ADA authentication and authorization

Contact: David Adams

ATLAS Offline Computing: [ Top | Grid | ATLAS grid | Analysis | ADA ]

Introduction
Most of the services within ADA require authentication and authorization. Each user is required to have a Globus GSI certificate and and register it with the ATLAS VO (virtual organization). Service requests include a proxy with limited lifetime generated from the user's certificate. ADA services perform the usual globus authentication and extract the user's unique distingushed name (DN) from the proxy certificate. Authorization is performed by comparing this DN wth the list of DN's obtained from the VO.

As of DIAL release 1.20, DIAL services make use of proxy forwarding, i.e. they may forward the users certificate to obtain authorization to use other services for file transfer, job submission and other activities.

User identity
Certificates have a finite lifetime and may be obtained from different certificate authorities. A single user is likely to hold many certificates over the lifetime of ATLAS and there is no guarantee that the user will be assigned the same DN (distinguished name) for all certificates. For this reason, we seek a mechanism to link together all the DN's associated with each user and assign each user a single persistent identity. However, at present the DN serves to identify the user.
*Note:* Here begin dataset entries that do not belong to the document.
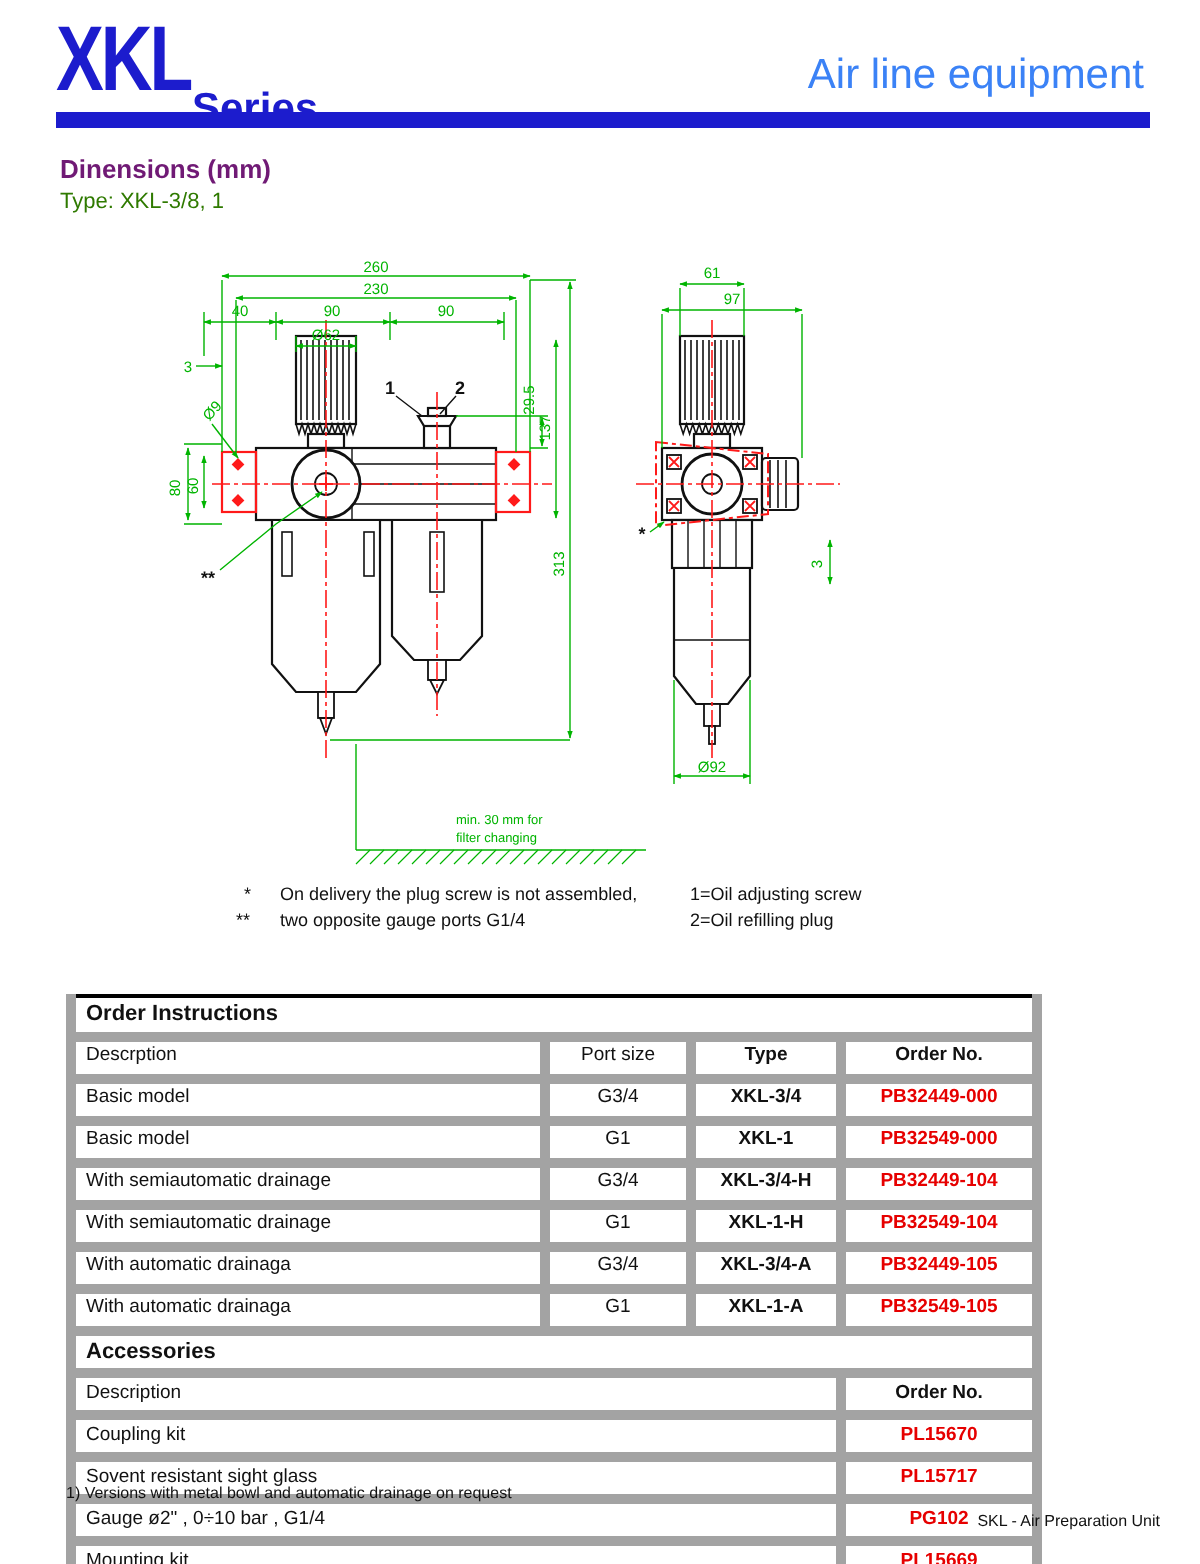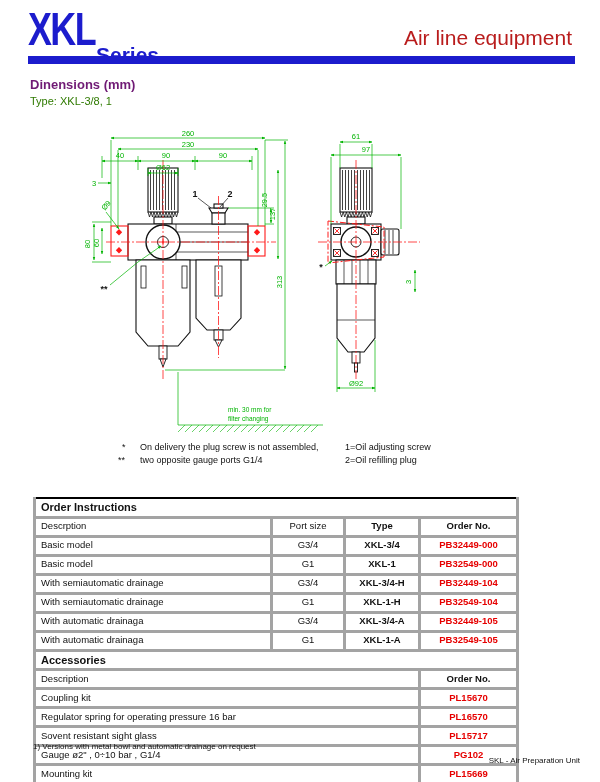--- a/index.html
+++ b/index.html
@@ -13,7 +13,7 @@
   .brand{left:28px;top:6px;color:#1c1ccd;font-weight:700;font-size:46px;
          letter-spacing:-2px;transform:scaleX(.78);transform-origin:left top;line-height:1;}
   .brand-sub{left:96px;top:43px;color:#1c1ccd;font-weight:700;font-size:21px;}
-  .head-title{right:28px;top:26px;color:#b91c1c;font-size:21px;font-weight:400;}
+  .head-title{right:28px;top:26px;color:#3b82f6;font-size:21px;font-weight:400;}
   .blue-bar{left:28px;top:56px;width:547px;height:8px;background:#1c1ccd;}
   
   .sec-h{left:30px;top:77px;color:#701a75;font-weight:700;font-size:13px;}

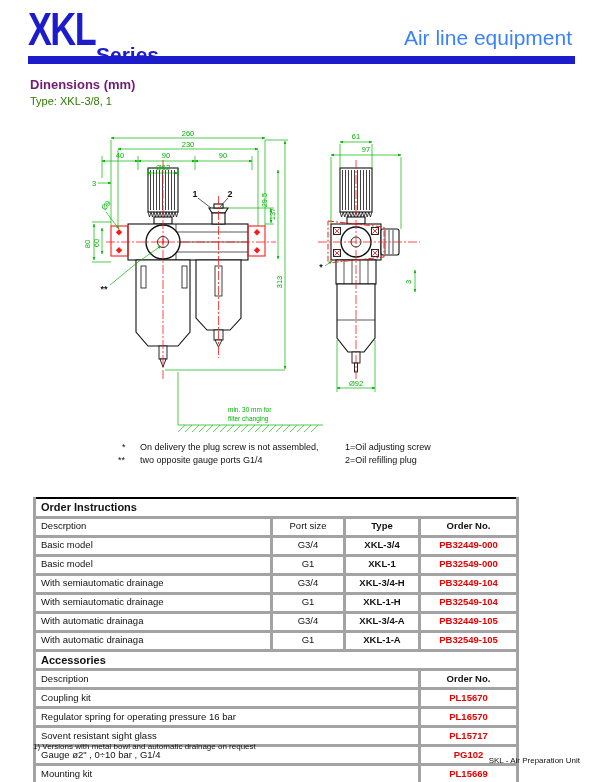--- a/index.html
+++ b/index.html
@@ -23,7 +23,7 @@
   
   table.spec{position:absolute;left:33px;top:497px;width:483px;border-collapse:collapse;
              font-size:9.5px;color:#111;table-layout:fixed;padding-left:31px;}
-  table.spec td{border:3px solid #a3a3a3;padding:2px 5px;height:12px;line-height:1.15;
+  table.spec td{border:5px solid #a3a3a3;padding:2px 5px;height:12px;line-height:1.15;
                 overflow:hidden;white-space:nowrap;}
   table.spec{border:2px solid #000;}
   td.title{font-weight:700;font-size:11px;border-top:2px solid #000 !important;

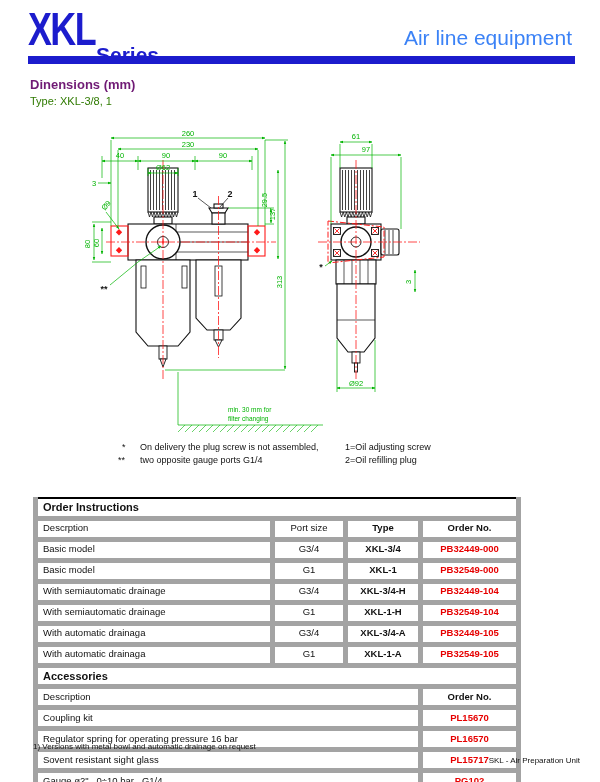--- a/index.html
+++ b/index.html
@@ -247,10 +247,6 @@
       <td class="red">PL15670</td>
     </tr>
     <tr>
-      <td colspan="3">Regulator spring for operating pressure 16 bar</td>
-      <td class="red">PL16570</td>
-    </tr>
-    <tr>
       <td colspan="3">Sovent resistant sight glass</td>
       <td class="red">PL15717</td>
     </tr>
Obtaining and registering user certificates
Instructions for obtaining certificates may be found here.
All members of ATLAS can register for the LCG ATLAS VO on the LCG registration page.
Members of US ATLAS can find information about obtaining and registering grid certificates here.

Generating proxy certificates
Once a certificate is obtained and installed, a proxy may be generated using the the usual globus command

> grid-proxy-init

> grid-proxy-info

> check_proxy

GLite
GLite has its own flavor of grid certificates but is presently accepting those generated using the above mechanisms. If you wish to use gLite services, you must additionally register with the gLite VO.